Song by Bobby Bloom

from the album The Bobby Bloom Album
- A-side: "Heavy Makes You Happy"
- B-side: "Give 'Em a Hand"
- Released: November 27, 1970
- Label: Polydor 2001-122
- Songwriter(s): Barry - Bloom
- Producer(s): Jeff Barry

= Heavy Makes You Happy =

"Heavy Makes You Happy" was a hit song for Bobby Bloom in 1971. The song was written by Jeff Barry and Bloom, while Barry produced it. It was also a hit for The Staple Singers. Other artists who have recorded it include, The Alabama State Troupers, Gladys Knight & the Pips, Claudja Barry, The Solution and Keb' Mo'.
==Bobby Bloom version==

Bobby Bloom's version was released in the UK by Polydor Records in 1970, in support of the album, The Bobby Bloom Album.

A promo film for the song was aired on BBC1 Top of the Pops on Thursday 21 January 1971.

===Charts===
"Heavy Makes You Happy" debuted in the Melody Maker Pop 30 chart at No. 28 for the week of January 30, 1971. On the main UK singles chart, it peaked at No. 31 on January 31.

==Staple Singers version==

"Heavy Makes You Happy" was recorded by the Staple Singers. It was a hit on the Billboard and Cash Box charts. Backed with a Bettye Crutcher, Bobby Manuel composition, "Love is Plentiful", the single was released on Stax STA 0083 in November, 1970.
===Airplay===
The song had some airplay at Top 40 station WQXI in Atlanta for the week of February 6, 1971.
===Charts===
"Heavy Makes You Happy (Sha-Na-Boom Boom)" debuted at no. 97 on the Billboard Hot 100 chart on the week of February 6, 1971. It peaked at no. 27 on April 10 and spent a total of 12 weeks in the chart.

It debuted at no. 33 in the Billboard Best Selling Soul Singles chart on the week of February 6. It peaked at no. 6 on April 3 and spent a total of 13 weeks in the chart.

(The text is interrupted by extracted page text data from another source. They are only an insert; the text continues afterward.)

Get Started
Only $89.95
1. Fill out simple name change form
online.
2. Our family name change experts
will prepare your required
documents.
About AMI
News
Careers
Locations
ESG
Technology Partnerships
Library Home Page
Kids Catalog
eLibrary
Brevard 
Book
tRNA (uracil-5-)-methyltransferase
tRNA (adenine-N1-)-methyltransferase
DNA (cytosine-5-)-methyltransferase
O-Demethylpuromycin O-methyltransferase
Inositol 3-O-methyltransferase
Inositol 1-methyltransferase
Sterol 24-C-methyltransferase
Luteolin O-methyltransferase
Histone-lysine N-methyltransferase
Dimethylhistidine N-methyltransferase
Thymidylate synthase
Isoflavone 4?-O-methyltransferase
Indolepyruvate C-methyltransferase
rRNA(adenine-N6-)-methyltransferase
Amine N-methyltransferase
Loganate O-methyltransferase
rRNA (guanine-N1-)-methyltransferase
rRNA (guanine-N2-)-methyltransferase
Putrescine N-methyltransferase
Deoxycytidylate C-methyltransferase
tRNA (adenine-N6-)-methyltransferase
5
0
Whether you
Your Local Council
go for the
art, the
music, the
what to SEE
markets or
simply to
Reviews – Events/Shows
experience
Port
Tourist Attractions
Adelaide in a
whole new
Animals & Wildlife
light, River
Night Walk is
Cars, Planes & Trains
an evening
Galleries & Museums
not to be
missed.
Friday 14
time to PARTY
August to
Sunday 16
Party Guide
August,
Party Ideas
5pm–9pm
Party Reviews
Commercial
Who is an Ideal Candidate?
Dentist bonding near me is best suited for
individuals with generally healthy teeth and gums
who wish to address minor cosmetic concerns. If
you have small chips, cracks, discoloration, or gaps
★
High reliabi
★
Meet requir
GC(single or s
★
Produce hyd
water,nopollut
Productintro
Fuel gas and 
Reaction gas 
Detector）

It debuted at no. 93 in the Cash Box Top 100 chart on February 20, 1971. It peaked no. 24 on April 3, and spent a total of ten weeks in the chart.

==Other versions==
===1970s===
The Alabama State Troupers released a live version of the song in 1972. It was recorded by Gladys Knight & the Pips and released in 1973, Claudja Barry recorded a version which was in 1978.
===1980s to 2000s===
The Solution recorded a version, released in 2007, and Keb Mo released his live version in 2017.